Wednesday, November 9, 2016

Long lost love reappears -- and reignites -- in Tim Kirkman's smart rom-dram, LAZY EYE


There are certain eye exercises one can do to help correct the medical condition known as lazy eye. As one of the two protagonists in Tim Kirkman's eponymously titled new movie is quick to admit, he did not do these exercises when he ought to have and so is now paying the price by having to wear trifocal glasses. There are some other important things that neither of our protagonists did when they ought to have, and these, too, will come back to haunt them in the course of this short love-affair-weekend that Mr. Kirkman, shown below, has devised.

The filmmaker, who a decade ago made one of my all-time favorite gay films, Loggerheads, tends, I think, to build his movies around life lessons. Fortunately, he is good enough at making those films entertaining, thoughtful and moving that we don't feel terribly "preached at."  Loggerheads was about parentage and commitment, among other things, while LAZY EYE offers up the idea of how important it is to be honest with oneself, as well as with others, especially concerning life's "big" questions.

The movie begins in an optometrist's office, where Dean (Lucas Near-Verbrugghe, below) is asked by his doctor exactly when his symptoms seemed to worsen and if he was viewing some kind of "screen" at the time. As he considers the answer, we quickly and briefly flash back to an out-of-the-blue email Dean had received from his ex-lover, Alex (Aaron Costa Ganis, above), a fellow who disappeared from his life years before, leaving neither a reason nor even a goodbye.

Now Alex is back, and the two men, via email exchanges, decide to spend some time together at Dean's desert retreat in Joshua Tree. They fuck immediately, but that, it turns out, is the least of it. Who they were, who they are, and what they now want come quickly to the fore, and Mr. Kirkman proves very good at free-flowing dialog that quite believably gives us exposition, humor and surprise, along with a good deal of wit and charm.
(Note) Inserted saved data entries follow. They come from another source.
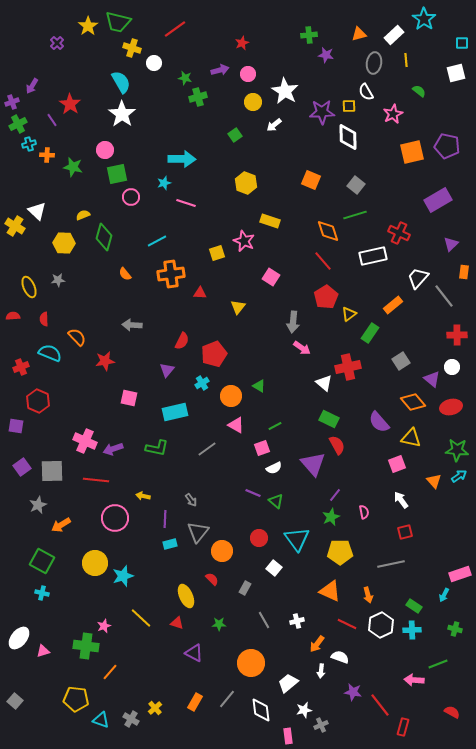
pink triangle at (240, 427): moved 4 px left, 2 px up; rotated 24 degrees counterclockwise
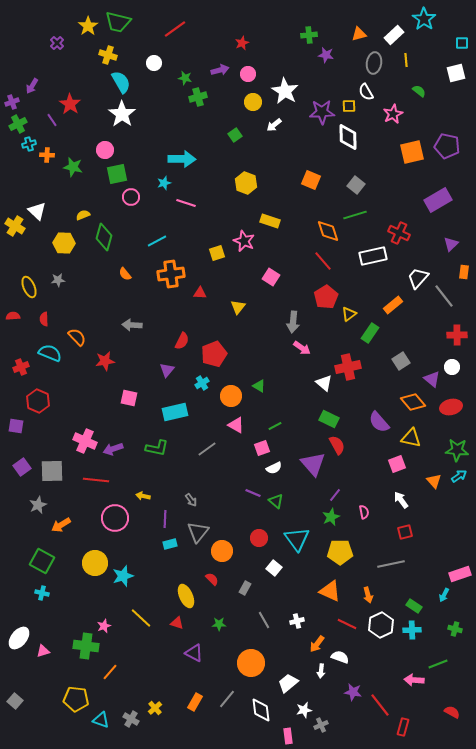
yellow cross at (132, 48): moved 24 px left, 7 px down
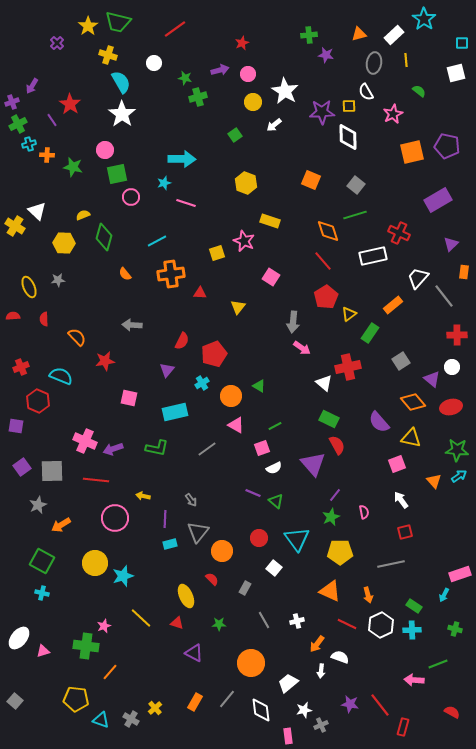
cyan semicircle at (50, 353): moved 11 px right, 23 px down
purple star at (353, 692): moved 3 px left, 12 px down
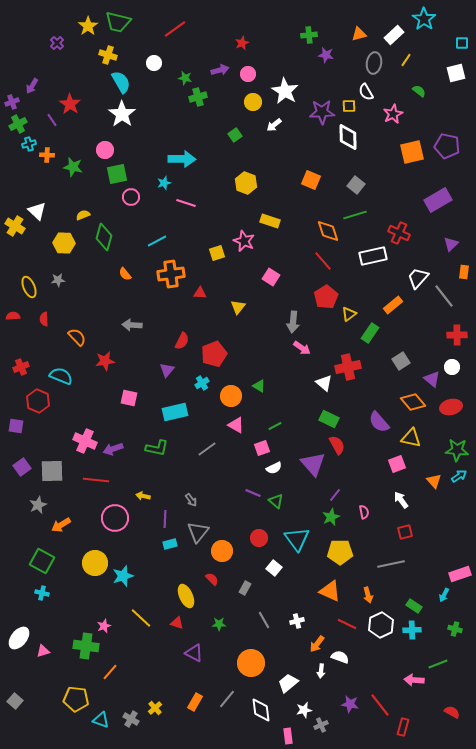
yellow line at (406, 60): rotated 40 degrees clockwise
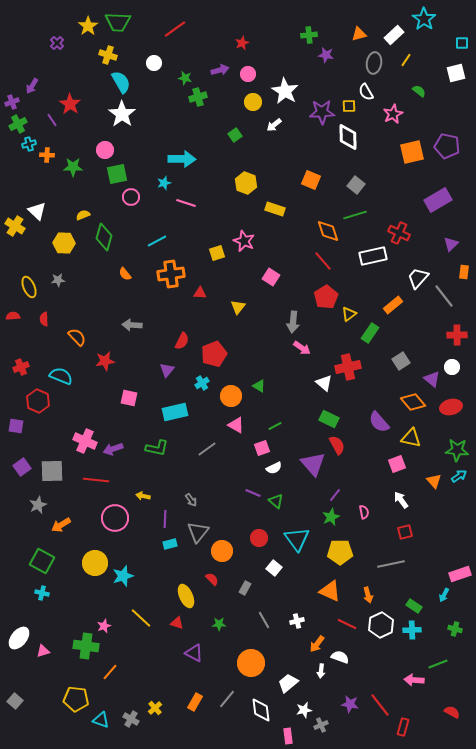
green trapezoid at (118, 22): rotated 12 degrees counterclockwise
green star at (73, 167): rotated 12 degrees counterclockwise
yellow rectangle at (270, 221): moved 5 px right, 12 px up
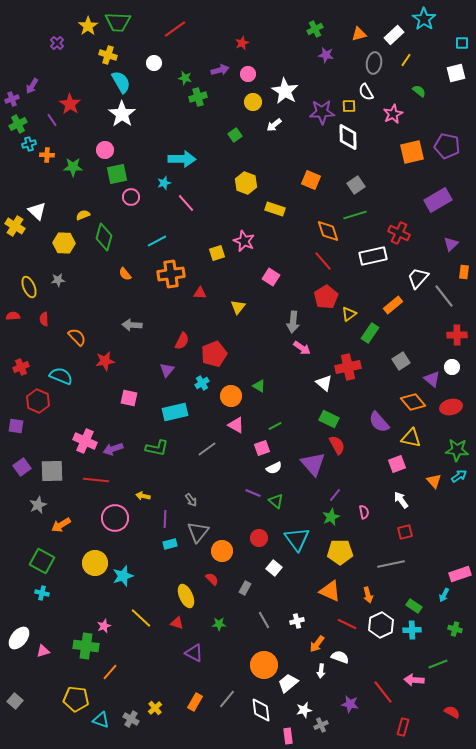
green cross at (309, 35): moved 6 px right, 6 px up; rotated 21 degrees counterclockwise
purple cross at (12, 102): moved 3 px up
gray square at (356, 185): rotated 18 degrees clockwise
pink line at (186, 203): rotated 30 degrees clockwise
orange circle at (251, 663): moved 13 px right, 2 px down
red line at (380, 705): moved 3 px right, 13 px up
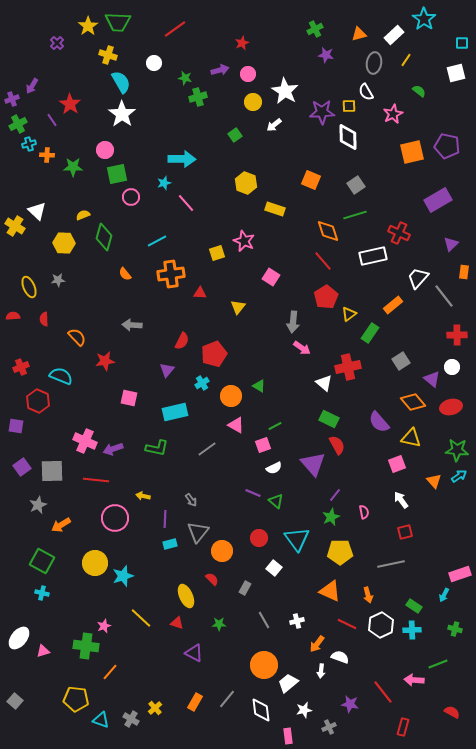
pink square at (262, 448): moved 1 px right, 3 px up
gray cross at (321, 725): moved 8 px right, 2 px down
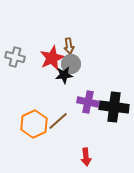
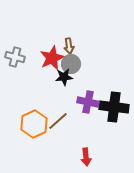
black star: moved 2 px down
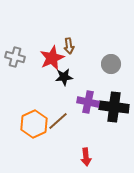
gray circle: moved 40 px right
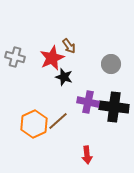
brown arrow: rotated 28 degrees counterclockwise
black star: rotated 24 degrees clockwise
red arrow: moved 1 px right, 2 px up
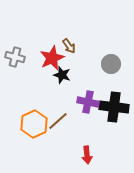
black star: moved 2 px left, 2 px up
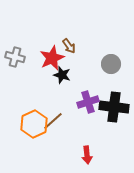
purple cross: rotated 30 degrees counterclockwise
brown line: moved 5 px left
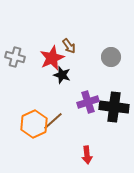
gray circle: moved 7 px up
Initially we spend a tad's worth of time in Deans office (he's a very successful graphic designer) and meet his best friend, Mel, played by Michaela Watkins, above, whose throw-away role could have been left out entirely, for all the space and importance it receives. It's only our twosome that counts, and the remainder of the movie revolves closely around these attractive, needy guys.

They bed, they swim, they explore the surrounding territory. But mostly they talk, and that talk unveils their needs and desires. In a way, the movie is a kind of fantasy of what if? followed by and then what? We learn a lot more about Dean than we do about Alex, who is proves little more than the fleshed-out hunk that we let get away and now suddenly have the opportunity to maybe get back. Or get back at.

Yet the performances of the two actors are so good that we willingly follow along, enjoying the visuals and the verbiage and the all-round situation. If Lazy Eye is not finally as moving and engulfing as was Loggerheads, it is certainly one of the better gay movies to hit screens this year.

From Breaking Glass Pictures and running just 87 minutes, Lazy Eye opens this Friday, November 11, in New York City at the Cinema Village and in Los Angeles at Laemmle's Music Hall 3.  Not near either location? Not to worry. The DVD hits the street this coming Tuesday, November 15 -- for purchase and/or rental.